Segment Start: RECORDED DATA

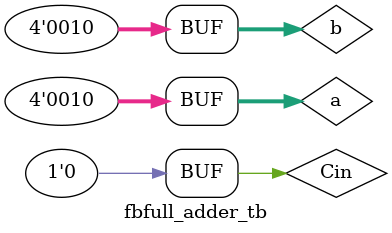
<source format=v>

module fbfull_adder(a,b,Cin,s,Co);
input [3:0]a,b;
input Cin;
output [3:0]s;
output Co;
assign {Co,s}=a+b+Cin;
endmodule

//Test Bench:

module fbfull_adder_tb();
reg [3:0]a,b;
reg Cin;
wire [3:0]s;
wire Co;
fbfull_adder f1(a,b,Cin,s,Co);
initial
begin
	$monitor($time," A=%b B=%b Cin=%b Sum=%b Co=%b",a,b,Cin,s,Co);
end
/*initial
begin
	a[0]=1'b0; 
*/
initial 
begin
a = 0;
b = 0;
Cin = 0;
#5;

a = 2;
b = 3;
Cin = 1;
#5;

a = 2;
b = 2;
Cin = 0;
#5;

end
initial 
begin
$dumpfile("fbfull_adder.dump");
$dumpvars(0,fbfull_adder_tb);
end
endmodule


</source>
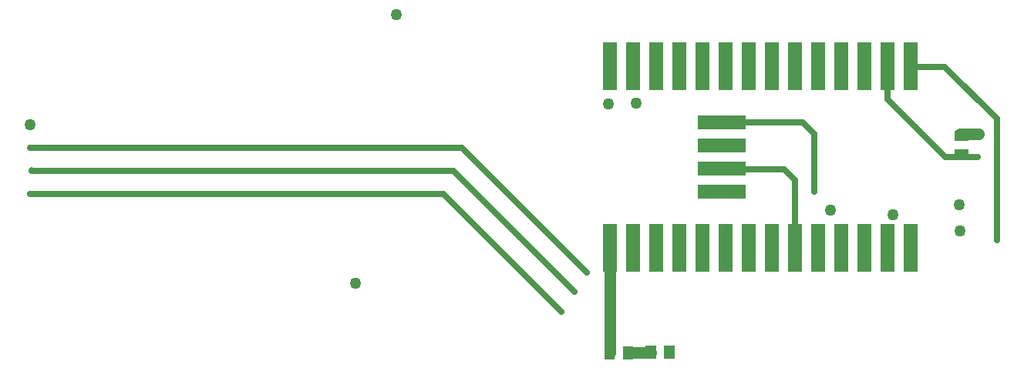
<source format=gbl>
G04 Layer: BottomLayer*
G04 EasyEDA v6.4.31, 2022-02-02 03:50:30*
G04 0b916ec405ec4e9094bbf8359c402fb2,658f5e24285b455797eae137c281a567,10*
G04 Gerber Generator version 0.2*
G04 Scale: 100 percent, Rotated: No, Reflected: No *
G04 Dimensions in millimeters *
G04 leading zeros omitted , absolute positions ,4 integer and 5 decimal *
%FSLAX45Y45*%
%MOMM*%

%ADD11C,0.6350*%
%ADD12C,1.2700*%

%LPD*%
D12*
X7101840Y-3522979D02*
G01*
X7101840Y-2373891D01*
X7105911Y-2369820D01*
D11*
X11353800Y-2283460D02*
G01*
X11351259Y-2283460D01*
X11351259Y-949960D01*
X10782300Y-381000D01*
X10414000Y-381000D01*
X8361685Y-375920D02*
G01*
X8361685Y-375920D01*
X8361679Y-375920D01*
X9017000Y-1506220D02*
G01*
X9017000Y-1506220D01*
X9138920Y-1628139D01*
X9137853Y-2369921D01*
X8333740Y-1506220D02*
G01*
X9017000Y-1506220D01*
X8333740Y-988060D02*
G01*
X9217659Y-988060D01*
X9349740Y-1120139D01*
X9349740Y-1755139D01*
D12*
X7551420Y-3517902D02*
G01*
X7307577Y-3517902D01*
D11*
X751837Y-1518920D02*
G01*
X5382259Y-1518920D01*
X6718300Y-2854960D01*
X739142Y-1772920D02*
G01*
X5273040Y-1772920D01*
X6570979Y-3070860D01*
X6854697Y-2644139D02*
G01*
X5475477Y-1264920D01*
X739139Y-1264920D01*
D12*
X10951463Y-1115060D02*
G01*
X11150600Y-1112520D01*
D11*
X10939779Y-1160779D02*
G01*
X11150600Y-1112520D01*
X10149840Y-378460D02*
G01*
X10149840Y-731520D01*
X10787379Y-1369060D01*
X11142979Y-1369060D01*
G36*
X11038662Y-1399108D02*
G01*
X11038662Y-1283106D01*
X10891672Y-1283106D01*
X10891672Y-1399108D01*
G37*
G36*
X11038662Y-1195908D02*
G01*
X11038662Y-1079906D01*
X10891672Y-1079906D01*
X10891672Y-1195908D01*
G37*
G36*
X7043839Y-3595479D02*
G01*
X7159840Y-3595479D01*
X7159840Y-3450480D01*
X7043839Y-3450480D01*
G37*
G36*
X7247039Y-3595479D02*
G01*
X7363040Y-3595479D01*
X7363040Y-3450480D01*
X7247039Y-3450480D01*
G37*
G36*
X7815160Y-3447940D02*
G01*
X7699159Y-3447940D01*
X7699159Y-3592939D01*
X7815160Y-3592939D01*
G37*
G36*
X7611960Y-3447940D02*
G01*
X7495959Y-3447940D01*
X7495959Y-3592939D01*
X7611960Y-3592939D01*
G37*
G36*
X10485120Y-634740D02*
G01*
X10485120Y-106939D01*
X10332720Y-106939D01*
X10332720Y-634740D01*
G37*
G36*
X10231120Y-634740D02*
G01*
X10231120Y-106939D01*
X10078720Y-106939D01*
X10078720Y-634740D01*
G37*
G36*
X9977120Y-634740D02*
G01*
X9977120Y-106939D01*
X9824720Y-106939D01*
X9824720Y-634740D01*
G37*
G36*
X9723120Y-634740D02*
G01*
X9723120Y-106939D01*
X9570720Y-106939D01*
X9570720Y-634740D01*
G37*
G36*
X9469120Y-634740D02*
G01*
X9469120Y-106939D01*
X9316720Y-106939D01*
X9316720Y-634740D01*
G37*
G36*
X9215120Y-634740D02*
G01*
X9215120Y-106939D01*
X9062720Y-106939D01*
X9062720Y-634740D01*
G37*
G36*
X8961120Y-634740D02*
G01*
X8961120Y-106939D01*
X8808720Y-106939D01*
X8808720Y-634740D01*
G37*
G36*
X8707120Y-634740D02*
G01*
X8707120Y-106939D01*
X8554720Y-106939D01*
X8554720Y-634740D01*
G37*
G36*
X8453120Y-634740D02*
G01*
X8453120Y-106939D01*
X8300720Y-106939D01*
X8300720Y-634740D01*
G37*
G36*
X8199120Y-634740D02*
G01*
X8199120Y-106939D01*
X8046720Y-106939D01*
X8046720Y-634740D01*
G37*
G36*
X7945120Y-634740D02*
G01*
X7945120Y-106939D01*
X7792720Y-106939D01*
X7792720Y-634740D01*
G37*
G36*
X7691120Y-634740D02*
G01*
X7691120Y-106939D01*
X7538720Y-106939D01*
X7538720Y-634740D01*
G37*
G36*
X7437120Y-634740D02*
G01*
X7437120Y-106939D01*
X7284720Y-106939D01*
X7284720Y-634740D01*
G37*
G36*
X7183120Y-634740D02*
G01*
X7183120Y-106939D01*
X7030720Y-106939D01*
X7030720Y-634740D01*
G37*
G36*
X10484060Y-2633819D02*
G01*
X10484060Y-2106018D01*
X10331660Y-2106018D01*
X10331660Y-2633819D01*
G37*
G36*
X10230060Y-2633819D02*
G01*
X10230060Y-2106018D01*
X10077660Y-2106018D01*
X10077660Y-2633819D01*
G37*
G36*
X9976060Y-2633819D02*
G01*
X9976060Y-2106018D01*
X9823660Y-2106018D01*
X9823660Y-2633819D01*
G37*
G36*
X9722060Y-2633819D02*
G01*
X9722060Y-2106018D01*
X9569660Y-2106018D01*
X9569660Y-2633819D01*
G37*
G36*
X9468060Y-2633819D02*
G01*
X9468060Y-2106018D01*
X9315660Y-2106018D01*
X9315660Y-2633819D01*
G37*
G36*
X9214060Y-2633819D02*
G01*
X9214060Y-2106018D01*
X9061660Y-2106018D01*
X9061660Y-2633819D01*
G37*
G36*
X8960060Y-2633819D02*
G01*
X8960060Y-2106018D01*
X8807660Y-2106018D01*
X8807660Y-2633819D01*
G37*
G36*
X8706060Y-2633819D02*
G01*
X8706060Y-2106018D01*
X8553660Y-2106018D01*
X8553660Y-2633819D01*
G37*
G36*
X8452060Y-2633819D02*
G01*
X8452060Y-2106018D01*
X8299660Y-2106018D01*
X8299660Y-2633819D01*
G37*
G36*
X8198060Y-2633819D02*
G01*
X8198060Y-2106018D01*
X8045660Y-2106018D01*
X8045660Y-2633819D01*
G37*
G36*
X7944060Y-2633819D02*
G01*
X7944060Y-2106018D01*
X7791660Y-2106018D01*
X7791660Y-2633819D01*
G37*
G36*
X7690060Y-2633819D02*
G01*
X7690060Y-2106018D01*
X7537660Y-2106018D01*
X7537660Y-2633819D01*
G37*
G36*
X7436060Y-2633819D02*
G01*
X7436060Y-2106018D01*
X7283660Y-2106018D01*
X7283660Y-2633819D01*
G37*
G36*
X7182060Y-2633819D02*
G01*
X7182060Y-2106018D01*
X7029660Y-2106018D01*
X7029660Y-2633819D01*
G37*
G36*
X8069839Y-1826260D02*
G01*
X8597640Y-1826260D01*
X8597640Y-1673860D01*
X8069839Y-1673860D01*
G37*
G36*
X8069839Y-1572260D02*
G01*
X8597640Y-1572260D01*
X8597640Y-1419860D01*
X8069839Y-1419860D01*
G37*
G36*
X8069839Y-1318260D02*
G01*
X8597640Y-1318260D01*
X8597640Y-1165860D01*
X8069839Y-1165860D01*
G37*
G36*
X8069839Y-1064260D02*
G01*
X8597640Y-1064260D01*
X8597640Y-911860D01*
X8069839Y-911860D01*
G37*
G01*
X9903459Y-276860D03*
G01*
X9646920Y-185420D03*
G01*
X9141459Y-586739D03*
G01*
X10154920Y-2534920D03*
D12*
G01*
X10944859Y-2184400D03*
G01*
X4757420Y195579D03*
G01*
X4312920Y-2758439D03*
G01*
X739139Y-1016000D03*
G01*
X7388859Y-779779D03*
G01*
X10939779Y-1897379D03*
D11*
G01*
X8882379Y-363220D03*
D12*
G01*
X7609840Y-2367279D03*
G01*
X7871459Y-2372360D03*
D11*
G01*
X8628379Y-368300D03*
G01*
X10408920Y-2519679D03*
G01*
X9392920Y-370839D03*
G01*
X11353800Y-2283460D03*
G01*
X8882379Y-2311400D03*
D12*
G01*
X10208259Y-2006600D03*
G01*
X9525000Y-1950720D03*
G01*
X7307579Y-3517900D03*
G01*
X7759700Y-3520439D03*
G01*
X7091679Y-782320D03*
G01*
X11150600Y-1112520D03*
D11*
G01*
X11145520Y-1366520D03*
G01*
X741679Y-1264920D03*
G01*
X751839Y-1516379D03*
G01*
X746760Y-1778000D03*
G01*
X6854748Y-2644139D03*
G01*
X6718300Y-2854960D03*
G01*
X6570979Y-3070860D03*
D12*
G01*
X8333740Y-1750060D03*
G01*
X8336279Y-1242060D03*
D11*
G01*
X9017000Y-1506220D03*
G01*
X9347200Y-1752600D03*
M02*

</source>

Segment End: RECORDED DATA

What lines in the data above contain the word "source"? Copy them all.

# [TASK SOLUTION]
<source format=v>
</source>
<source format=gbl>
</source>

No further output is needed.